Does Having Lupus Affect Pregnancy

Does Having Lupus Affect Pregnancy?

Pregnancy can be a particularly challenging time for women with lupus, as the changes in hormones, medications and the natural strain on the mother’s body can cause complications. Having lupus may lead to the need for extra monitoring and care during pregnancy and delivery, as well as extra care of the newborn, in order to ensure the health of all parties.

Risks during Pregnancy

The changes that occur in the body during pregnancy, as well as the medications used to treat lupus, can lead to potential risks for both mother and baby including:

  • High Blood Pressure: Pregnant women with lupus are at a higher risk for developing high blood pressure, which can put both mother and baby at risk.
  • Miscarriage: It is normal for women to have a miscarriage, but high levels of activity for women with lupus may increase risk.

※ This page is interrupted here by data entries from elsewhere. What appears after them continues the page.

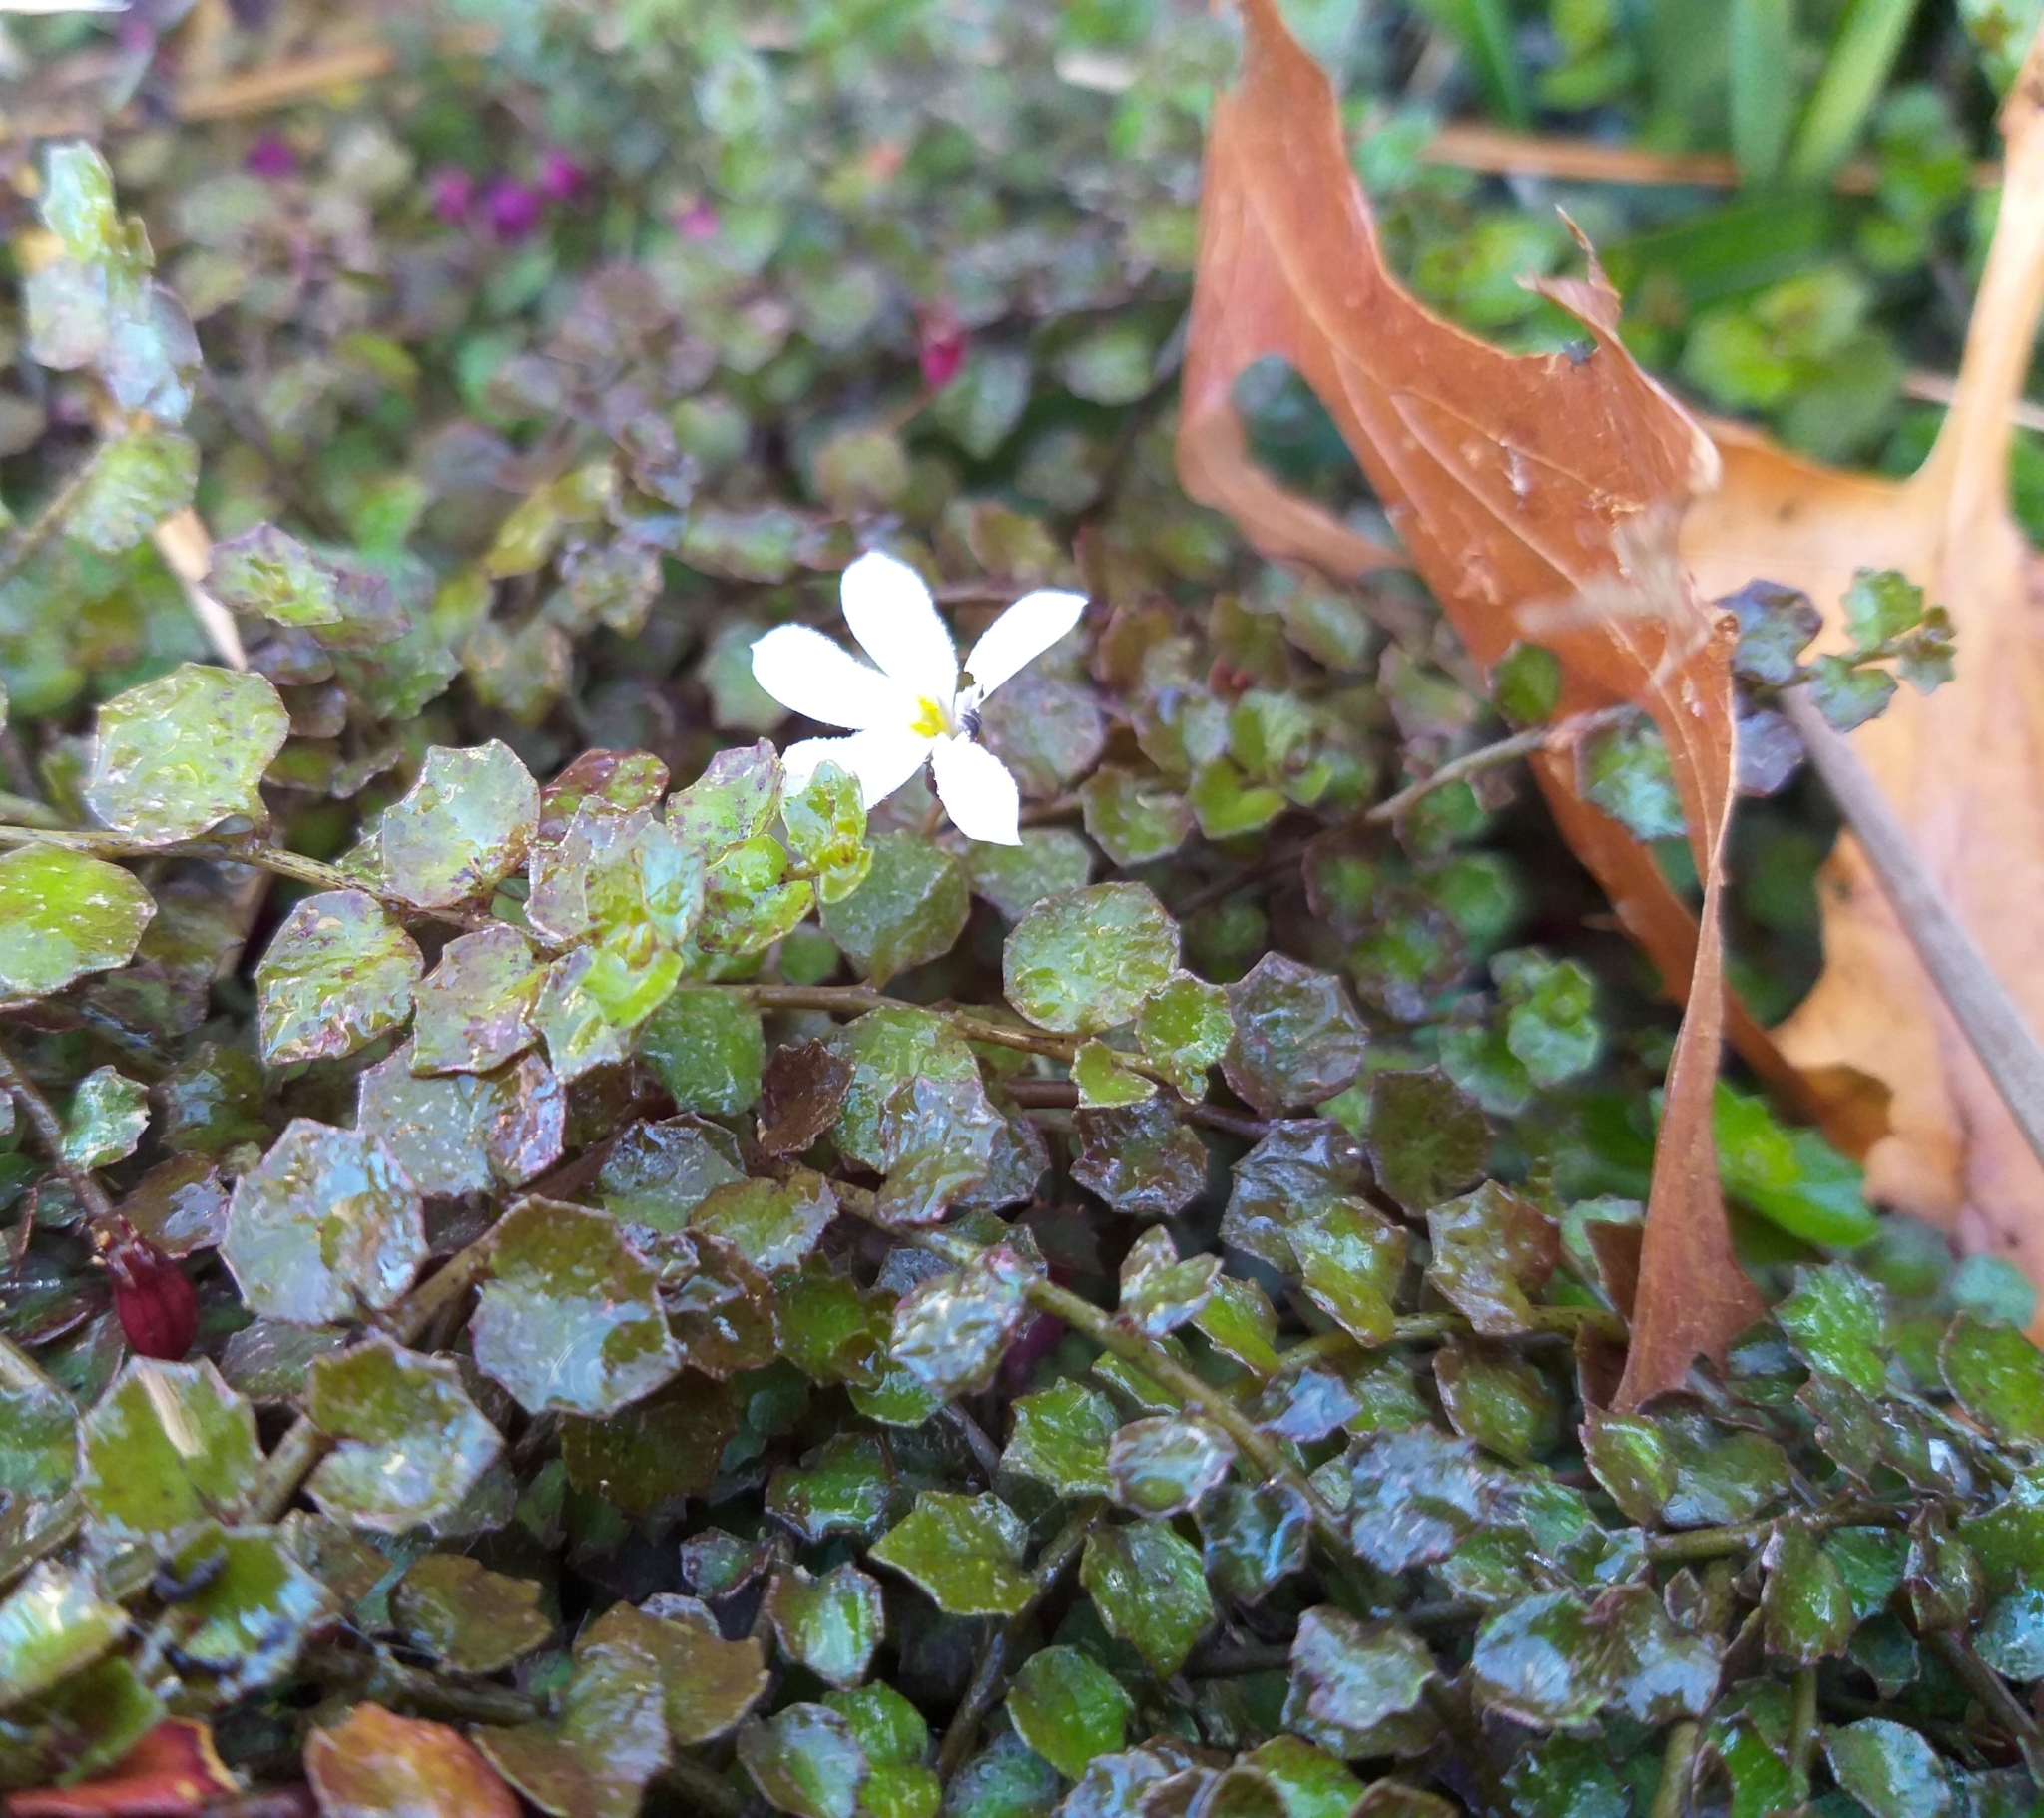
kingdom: Plantae
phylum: Tracheophyta
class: Magnoliopsida
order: Asterales
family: Campanulaceae
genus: Lobelia
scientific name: Lobelia angulata
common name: Lawn lobelia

  • Preterm Delivery: Women with lupus are more likely to deliver preterm, which can result in medical complications for the baby.
  • Preeclampsia: Women with lupus are at an increased risk for developing preeclampsia, a condition characterized by high blood pressure and protein in the urine.


The use of medications to treat lupus during pregnancy may also present potential risks to the baby and mother. The following medications should generally be avoided during pregnancy:

  1. Cyclophosphamide: This medication can be associated with faster tumor growth and is toxic to the fetus.
  2. Hydroxychloroquine: This medication has been associated with heart and eye defects in developing babies.
  3. Azathioprine: This medication carries risks of impaired fetal development.
  4. Methotrexate: Potential risks associated with the use of this medication includes certain types of birth defects.

Other Considerations

It is important for women with lupus to maintain healthy habits during pregnancy, including getting proper nutrition, regular exercise and rest. Women should also avoid any type of contact sports early in the pregnancy, as well as any activity that could lead to physical trauma.


Having lupus does not mean that a woman must forgo a successful pregnancy. With proper planning and good communication with an experienced healthcare provider, a woman can reduce the risks associated with lupus and pregnancy and plan for a healthy and happy experience. Although there may be risks, women with lupus can take heart knowing that there are also many women who have healthy pregnancies and successful deliveries.